BEGIN RECORDS SUPPLIED

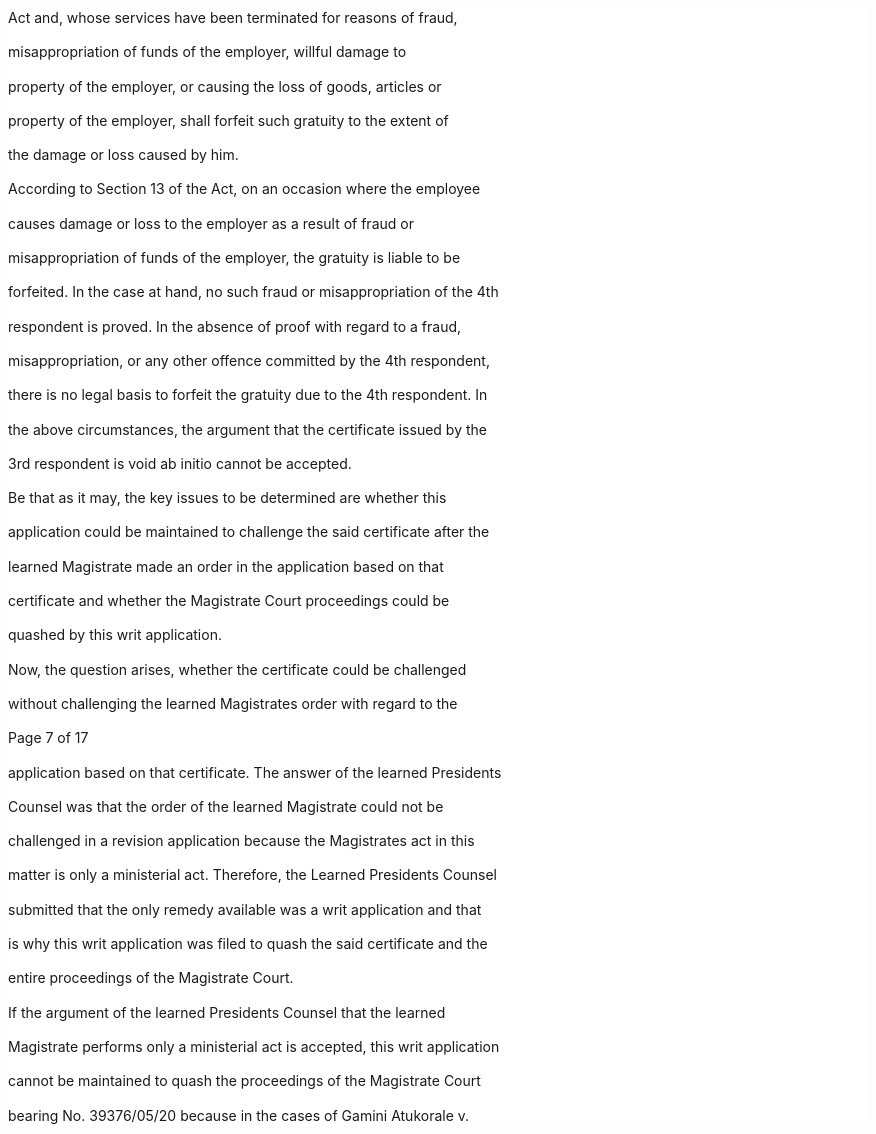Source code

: Act and, whose services have been terminated for reasons of fraud,

misappropriation of funds of the employer, willful damage to

property of the employer, or causing the loss of goods, articles or

property of the employer, shall forfeit such gratuity to the extent of

the damage or loss caused by him.

According to Section 13 of the Act, on an occasion where the employee

causes damage or loss to the employer as a result of fraud or

misappropriation of funds of the employer, the gratuity is liable to be

forfeited. In the case at hand, no such fraud or misappropriation of the 4th

respondent is proved. In the absence of proof with regard to a fraud,

misappropriation, or any other offence committed by the 4th respondent,

there is no legal basis to forfeit the gratuity due to the 4th respondent. In

the above circumstances, the argument that the certificate issued by the

3rd respondent is void ab initio cannot be accepted.

Be that as it may, the key issues to be determined are whether this

application could be maintained to challenge the said certificate after the

learned Magistrate made an order in the application based on that

certificate and whether the Magistrate Court proceedings could be

quashed by this writ application.

Now, the question arises, whether the certificate could be challenged

without challenging the learned Magistrates order with regard to the

Page 7 of 17

application based on that certificate. The answer of the learned Presidents

Counsel was that the order of the learned Magistrate could not be

challenged in a revision application because the Magistrates act in this

matter is only a ministerial act. Therefore, the Learned Presidents Counsel

submitted that the only remedy available was a writ application and that

is why this writ application was filed to quash the said certificate and the

entire proceedings of the Magistrate Court.

If the argument of the learned Presidents Counsel that the learned

Magistrate performs only a ministerial act is accepted, this writ application

cannot be maintained to quash the proceedings of the Magistrate Court

bearing No. 39376/05/20 because in the cases of Gamini Atukorale v.
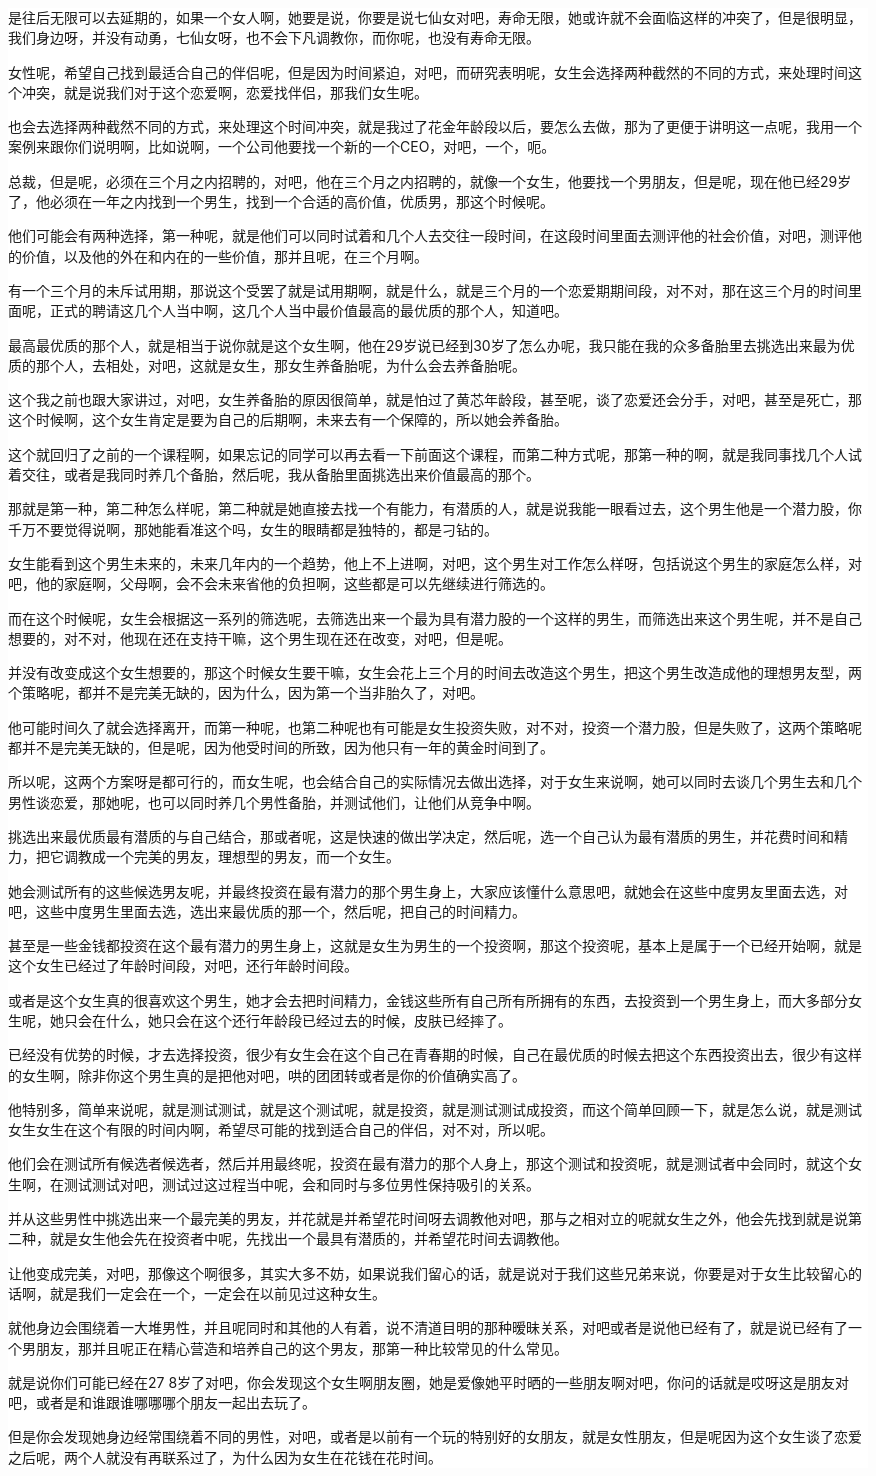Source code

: 是往后无限可以去延期的，如果一个女人啊，她要是说，你要是说七仙女对吧，寿命无限，她或许就不会面临这样的冲突了，但是很明显，我们身边呀，并没有动勇，七仙女呀，也不会下凡调教你，而你呢，也没有寿命无限。

女性呢，希望自己找到最适合自己的伴侣呢，但是因为时间紧迫，对吧，而研究表明呢，女生会选择两种截然的不同的方式，来处理时间这个冲突，就是说我们对于这个恋爱啊，恋爱找伴侣，那我们女生呢。

也会去选择两种截然不同的方式，来处理这个时间冲突，就是我过了花金年龄段以后，要怎么去做，那为了更便于讲明这一点呢，我用一个案例来跟你们说明啊，比如说啊，一个公司他要找一个新的一个CEO，对吧，一个，呃。

总裁，但是呢，必须在三个月之内招聘的，对吧，他在三个月之内招聘的，就像一个女生，他要找一个男朋友，但是呢，现在他已经29岁了，他必须在一年之内找到一个男生，找到一个合适的高价值，优质男，那这个时候呢。

他们可能会有两种选择，第一种呢，就是他们可以同时试着和几个人去交往一段时间，在这段时间里面去测评他的社会价值，对吧，测评他的价值，以及他的外在和内在的一些价值，那并且呢，在三个月啊。

有一个三个月的未斥试用期，那说这个受罢了就是试用期啊，就是什么，就是三个月的一个恋爱期期间段，对不对，那在这三个月的时间里面呢，正式的聘请这几个人当中啊，这几个人当中最价值最高的最优质的那个人，知道吧。

最高最优质的那个人，就是相当于说你就是这个女生啊，他在29岁说已经到30岁了怎么办呢，我只能在我的众多备胎里去挑选出来最为优质的那个人，去相处，对吧，这就是女生，那女生养备胎呢，为什么会去养备胎呢。

这个我之前也跟大家讲过，对吧，女生养备胎的原因很简单，就是怕过了黄芯年龄段，甚至呢，谈了恋爱还会分手，对吧，甚至是死亡，那这个时候啊，这个女生肯定是要为自己的后期啊，未来去有一个保障的，所以她会养备胎。

这个就回归了之前的一个课程啊，如果忘记的同学可以再去看一下前面这个课程，而第二种方式呢，那第一种的啊，就是我同事找几个人试着交往，或者是我同时养几个备胎，然后呢，我从备胎里面挑选出来价值最高的那个。

那就是第一种，第二种怎么样呢，第二种就是她直接去找一个有能力，有潜质的人，就是说我能一眼看过去，这个男生他是一个潜力股，你千万不要觉得说啊，那她能看准这个吗，女生的眼睛都是独特的，都是刁钻的。

女生能看到这个男生未来的，未来几年内的一个趋势，他上不上进啊，对吧，这个男生对工作怎么样呀，包括说这个男生的家庭怎么样，对吧，他的家庭啊，父母啊，会不会未来省他的负担啊，这些都是可以先继续进行筛选的。

而在这个时候呢，女生会根据这一系列的筛选呢，去筛选出来一个最为具有潜力股的一个这样的男生，而筛选出来这个男生呢，并不是自己想要的，对不对，他现在还在支持干嘛，这个男生现在还在改变，对吧，但是呢。

并没有改变成这个女生想要的，那这个时候女生要干嘛，女生会花上三个月的时间去改造这个男生，把这个男生改造成他的理想男友型，两个策略呢，都并不是完美无缺的，因为什么，因为第一个当非胎久了，对吧。

他可能时间久了就会选择离开，而第一种呢，也第二种呢也有可能是女生投资失败，对不对，投资一个潜力股，但是失败了，这两个策略呢都并不是完美无缺的，但是呢，因为他受时间的所致，因为他只有一年的黄金时间到了。

所以呢，这两个方案呀是都可行的，而女生呢，也会结合自己的实际情况去做出选择，对于女生来说啊，她可以同时去谈几个男生去和几个男性谈恋爱，那她呢，也可以同时养几个男性备胎，并测试他们，让他们从竞争中啊。

挑选出来最优质最有潜质的与自己结合，那或者呢，这是快速的做出学决定，然后呢，选一个自己认为最有潜质的男生，并花费时间和精力，把它调教成一个完美的男友，理想型的男友，而一个女生。

她会测试所有的这些候选男友呢，并最终投资在最有潜力的那个男生身上，大家应该懂什么意思吧，就她会在这些中度男友里面去选，对吧，这些中度男生里面去选，选出来最优质的那一个，然后呢，把自己的时间精力。

甚至是一些金钱都投资在这个最有潜力的男生身上，这就是女生为男生的一个投资啊，那这个投资呢，基本上是属于一个已经开始啊，就是这个女生已经过了年龄时间段，对吧，还行年龄时间段。

或者是这个女生真的很喜欢这个男生，她才会去把时间精力，金钱这些所有自己所有所拥有的东西，去投资到一个男生身上，而大多部分女生呢，她只会在什么，她只会在这个还行年龄段已经过去的时候，皮肤已经摔了。

已经没有优势的时候，才去选择投资，很少有女生会在这个自己在青春期的时候，自己在最优质的时候去把这个东西投资出去，很少有这样的女生啊，除非你这个男生真的是把他对吧，哄的团团转或者是你的价值确实高了。

他特别多，简单来说呢，就是测试测试，就是这个测试呢，就是投资，就是测试测试成投资，而这个简单回顾一下，就是怎么说，就是测试女生女生在这个有限的时间内啊，希望尽可能的找到适合自己的伴侣，对不对，所以呢。

他们会在测试所有候选者候选者，然后并用最终呢，投资在最有潜力的那个人身上，那这个测试和投资呢，就是测试者中会同时，就这个女生啊，在测试测试对吧，测试过这过程当中呢，会和同时与多位男性保持吸引的关系。

并从这些男性中挑选出来一个最完美的男友，并花就是并希望花时间呀去调教他对吧，那与之相对立的呢就女生之外，他会先找到就是说第二种，就是女生他会先在投资者中呢，先找出一个最具有潜质的，并希望花时间去调教他。

让他变成完美，对吧，那像这个啊很多，其实大多不妨，如果说我们留心的话，就是说对于我们这些兄弟来说，你要是对于女生比较留心的话啊，就是我们一定会在一个，一定会在以前见过这种女生。

就他身边会围绕着一大堆男性，并且呢同时和其他的人有着，说不清道目明的那种暧昧关系，对吧或者是说他已经有了，就是说已经有了一个男朋友，那并且呢正在精心营造和培养自己的这个男友，那第一种比较常见的什么常见。

就是说你们可能已经在27 8岁了对吧，你会发现这个女生啊朋友圈，她是爱像她平时晒的一些朋友啊对吧，你问的话就是哎呀这是朋友对吧，或者是和谁跟谁哪哪哪个朋友一起出去玩了。

但是你会发现她身边经常围绕着不同的男性，对吧，或者是以前有一个玩的特别好的女朋友，就是女性朋友，但是呢因为这个女生谈了恋爱之后呢，两个人就没有再联系过了，为什么因为女生在花钱在花时间。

END RECORDS SUPPLIED

• **WORK REQUIRED**: Repeat the lines of the listing from the line with "已经没有优势的时候，才去选择" to the line with "并从这些男性中挑选出来一个最", word for word.

• **REPLY**:
已经没有优势的时候，才去选择投资，很少有女生会在这个自己在青春期的时候，自己在最优质的时候去把这个东西投资出去，很少有这样的女生啊，除非你这个男生真的是把他对吧，哄的团团转或者是你的价值确实高了。

他特别多，简单来说呢，就是测试测试，就是这个测试呢，就是投资，就是测试测试成投资，而这个简单回顾一下，就是怎么说，就是测试女生女生在这个有限的时间内啊，希望尽可能的找到适合自己的伴侣，对不对，所以呢。

他们会在测试所有候选者候选者，然后并用最终呢，投资在最有潜力的那个人身上，那这个测试和投资呢，就是测试者中会同时，就这个女生啊，在测试测试对吧，测试过这过程当中呢，会和同时与多位男性保持吸引的关系。

并从这些男性中挑选出来一个最完美的男友，并花就是并希望花时间呀去调教他对吧，那与之相对立的呢就女生之外，他会先找到就是说第二种，就是女生他会先在投资者中呢，先找出一个最具有潜质的，并希望花时间去调教他。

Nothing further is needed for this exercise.